The accompanying material states that Portafina helps thousands free up tax-free cash every year. It says there is a fee, which ranges from 1% to 7% depending on the size and complexity of your system, and generally comes from your pension, but is only charged if you tell the firm to go ahead and put money on your Bank account free.
Experts say savers should be aware that if they decide to access their pension, they can do it themselves and won’t have to pay hefty setup fees.
According to Portafina, the vast majority (88%) of clients it helps ask the firm to manage their remaining retirement savings for them.
Webb, now a partner at Actuaries LCP, generally comments on companies that target people to tap into their retirement savings and says some of these companies want you to consolidate all of your pensions with them.
“They take your tax-free cash and use it to pay off debt or help family, etc., and they then get fees on top of the rest — advisory fees, platform fees, fund fees, etc., potentially for the next 30 years.”
He adds, “If you’re an active member of a pension fund, you’re probably paying very little in fees.” Transferring money, especially if it’s an active pension fund, “could be a very bad idea,” he says.
Webb says it’s not just low fees.
When it’s an occupational pension scheme run by a group of trustees, “there’s someone watching over your scheme.”
More generally, he says that alongside the obvious impact on living standards in retirement, there are some “hidden risks” that people should be aware of before taking their pensions.
If you start now, building a retirement pot as the situation improves could become significantly more difficult in the future, as your annual tax-advantaged retirement savings limit could drop by 90%.
Currently, most people can save £40,000 a year for a pension and enjoy the benefits of tax breaks.
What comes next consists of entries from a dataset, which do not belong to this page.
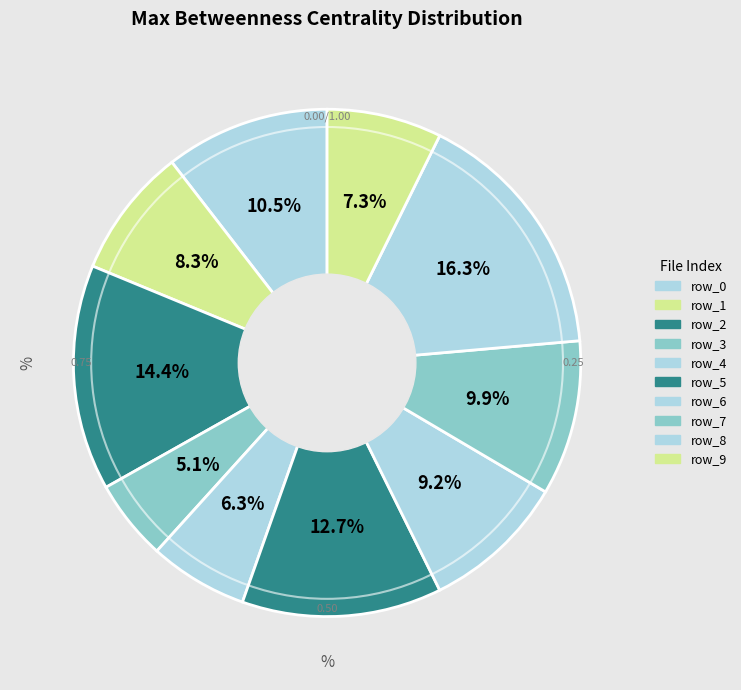

Rank the categories by value from lowest to highest.

row_3, row_4, row_9, row_1, row_6, row_7, row_0, row_5, row_2, row_8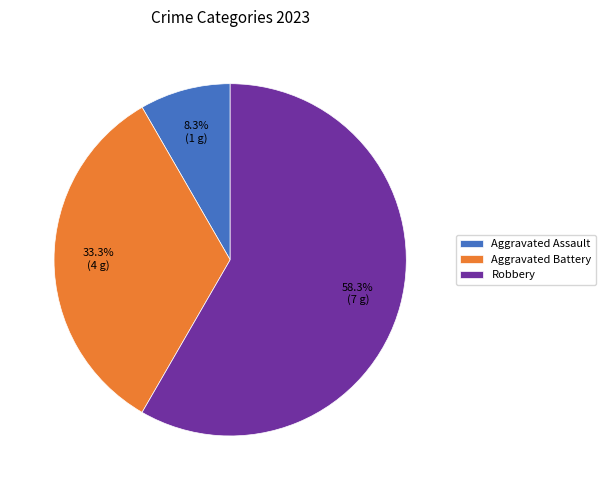

Is the sum of Aggravated Battery and Aggravated Assault greater than half?

No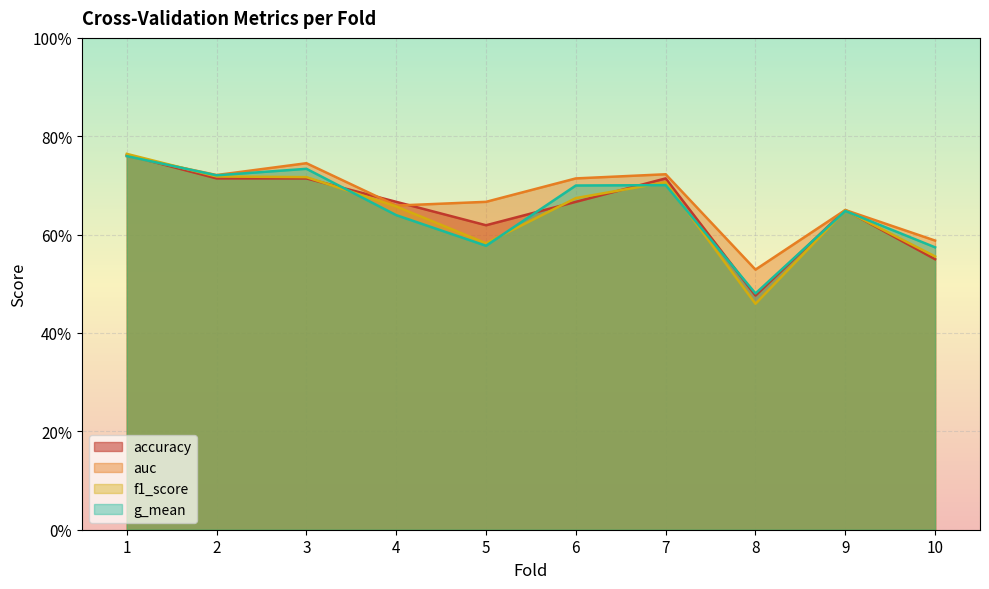

At which category does the chart reach its peak across all series?

1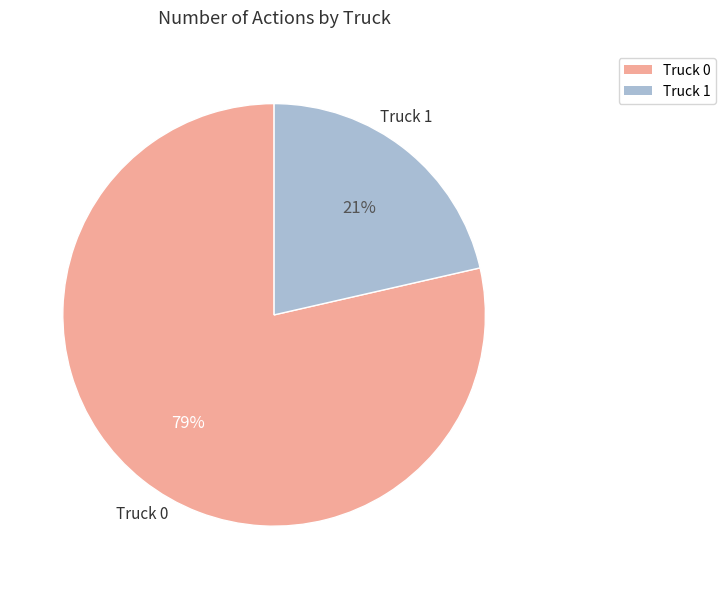

Is the sum of Truck 0 and Truck 1 greater than half?

Yes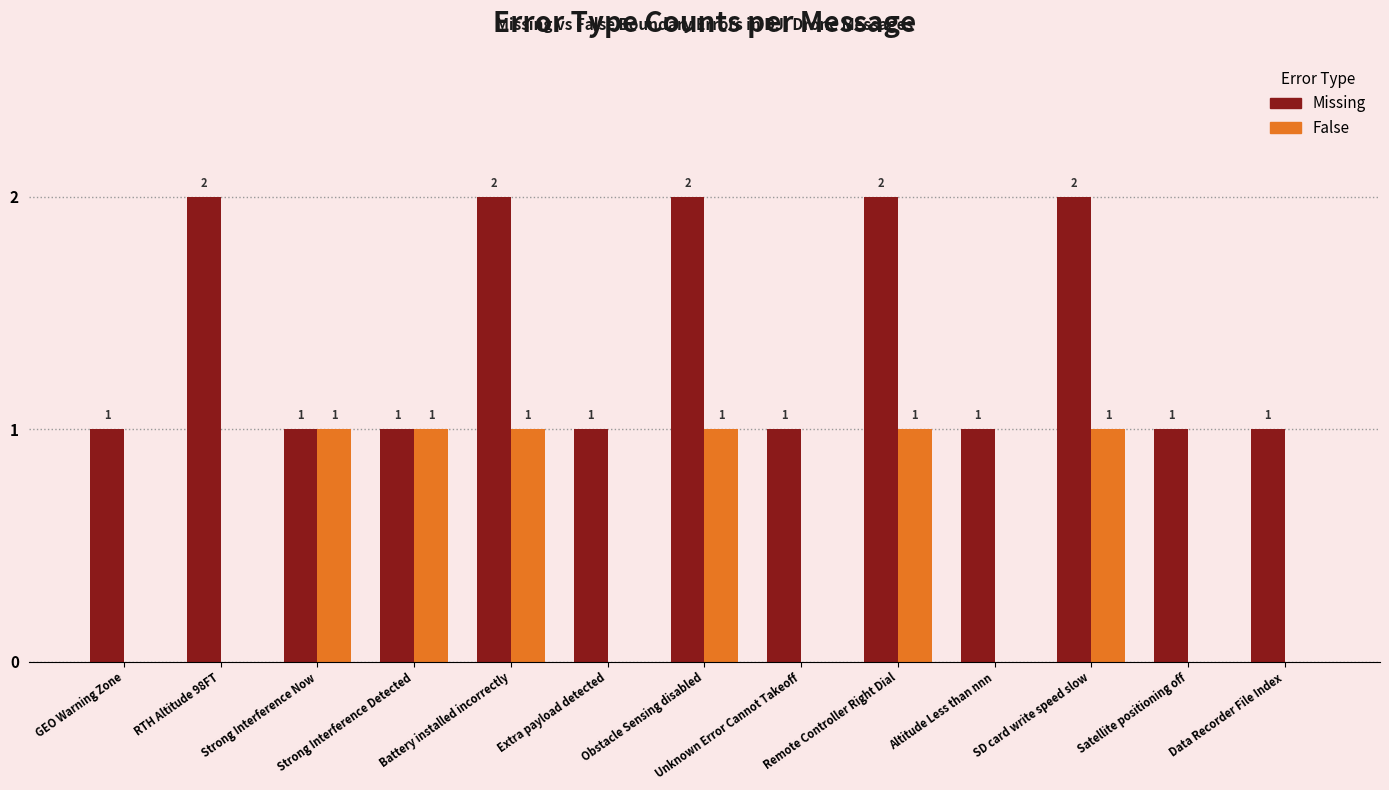

How many data points in Missing are above 1?

5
But someone ‘flexibly’ accessing a defined contribution pension pot (aka cash purchase) worth more than £10,000 can trigger the annual cash purchase allowance, which lowers their annual limit to £4,000.
The first capital withdrawal can sometimes trigger income tax at the emergency rate. If the annuity provider does not have a standard tax code for a saver, HM Revenue and Customs rules require them to deduct tax at an emergency criminal rate as if the saver made multiple withdrawals during the year.
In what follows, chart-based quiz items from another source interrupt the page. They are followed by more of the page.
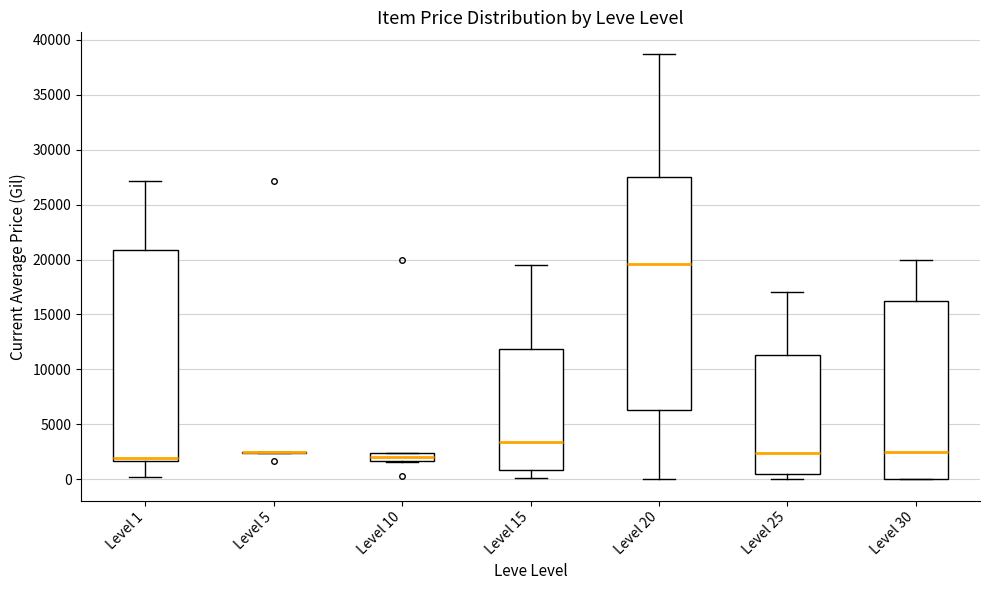

Reading left to right, read every box against the y-axis: the position of its median line, the range the box covers, and the ends of its whiskers. The values are not printed on the chart, so give them approximately, as read against the axis.

Level 1: median 2000, box 1500 to 21000, whiskers 0 to 27000
Level 5: box collapsed to a line at 2500, whiskers 2500 to 2500
Level 10: median 2000, box 1500 to 2500, whiskers 1500 to 2500
Level 15: median 3500, box 1000 to 12000, whiskers 0 to 19500
Level 20: median 19500, box 6500 to 27500, whiskers 0 to 39000
Level 25: median 2500, box 500 to 11500, whiskers 0 to 17000
Level 30: median 2500, box 0 to 16000, whiskers 0 to 20000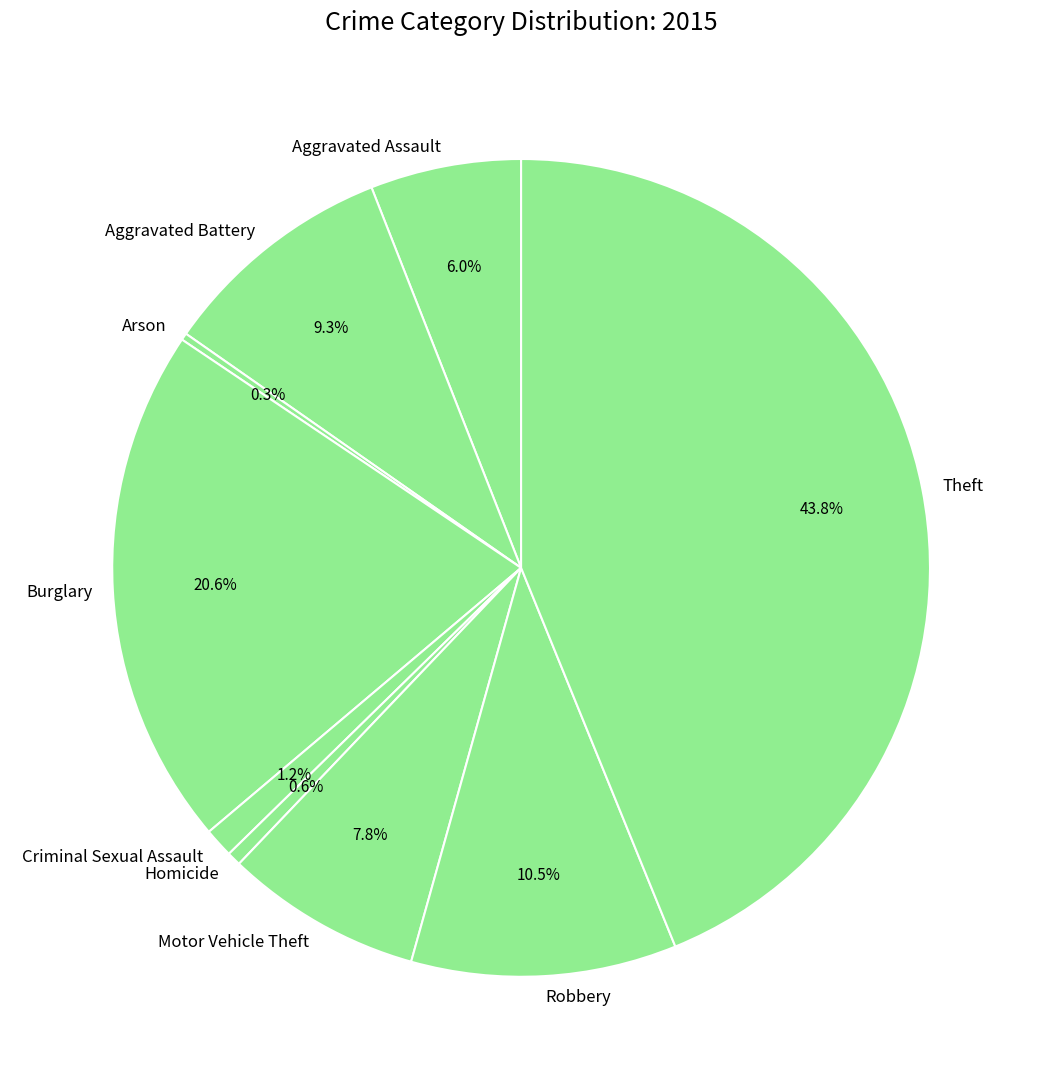

Do Theft and Criminal Sexual Assault together represent more than half of the pie?

No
Someone who withdraws more than they originally need and leaves the rest in their bank or savings account could see a deduction from the benefits received. In extreme cases, they can even be completely excluded from benefits. For example, Universal Credit takes into account all savings over £6,000 and applies an absolute limit at £16,000, disqualifying anyone with savings over that level.
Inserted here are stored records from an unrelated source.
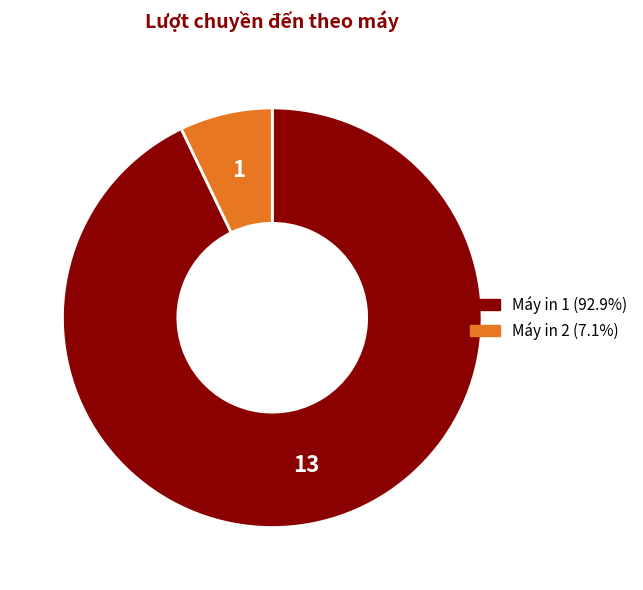

Rank the categories by value from highest to lowest.

Máy in 1, Máy in 2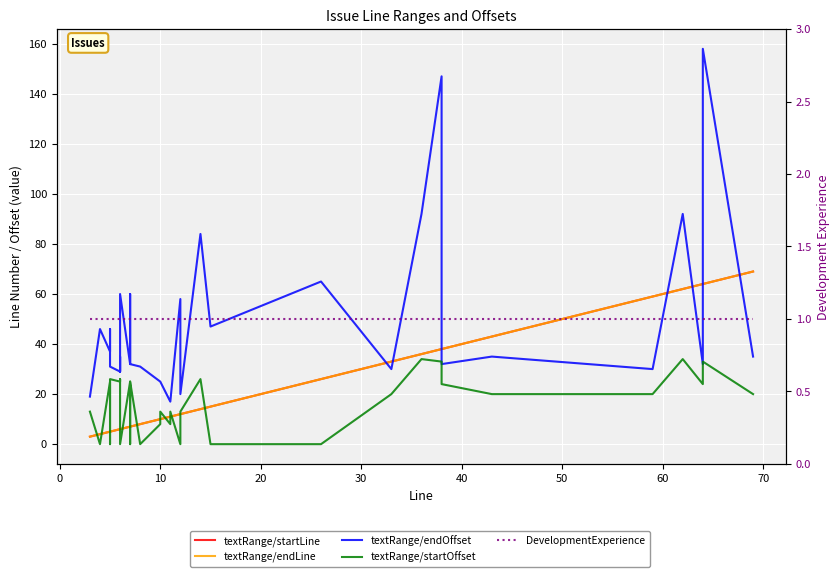

Reading left to right, list all the values displayed in this chart.

textRange/startLine: 3	4	5	5	5	5	5	6	6	6	6	6	7	7	7	8	10	10	11	11	12	12	12	14	15	26	33	36	38	38	43	59	62	64	64	69
textRange/endLine: 3	4	5	5	5	5	5	6	6	6	6	6	7	7	7	8	10	10	11	11	12	12	12	14	15	26	33	36	38	38	43	59	62	64	64	69
textRange/endOffset: 19	46	37	37	46	31	31	29	35	35	29	60	32	60	32	31	25	25	17	17	58	20	20	84	47	65	30	92	147	32	35	30	92	32	158	35
textRange/startOffset: 13	0	25	25	0	26	26	25	26	26	25	0	25	0	25	0	8	13	8	13	0	8	13	26	0	0	20	34	33	24	20	20	34	24	33	20
DevelopmentExperience: 1	1	1	1	1	1	1	1	1	1	1	1	1	1	1	1	1	1	1	1	1	1	1	1	1	1	1	1	1	1	1	1	1	1	1	1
Portafina tells the Guardian that it “endeavours to provide a valuable service to customers in real need” – typically people who need to access money for “significant life events and unforeseen circumstances”, generally before their target retirement date. “They are typically not financially secure and have often not used (or can’t afford one now) a financial advisor in the past.”
It adds: “We recognize that taking out pension money early to meet immediate needs means less provision for the future, and while we think most people understand this, we emphasize that point in all of ours marketing materials and also highlight our consultation process…
“We generally don’t recommend taking money out of pensions unless there is a real cash need that can’t be readily met by other means. That’s why a relatively small part of our initial inquiries are more likely to be recommended.”
Portafina broadly agrees that taking benefits from an active pension pot is generally not a good idea, particularly when there is an employer adjustment, but that in some cases it might be preferable to other options if the need is urgent.
On consolidating annuities, the company says it will depend on individual circumstances, adding, “Our recommended annuity providers and funds that we recommend transferring or switching are of the low-cost, passive investment type… We recommend.” not high-cost, active or esoteric investments or structures.”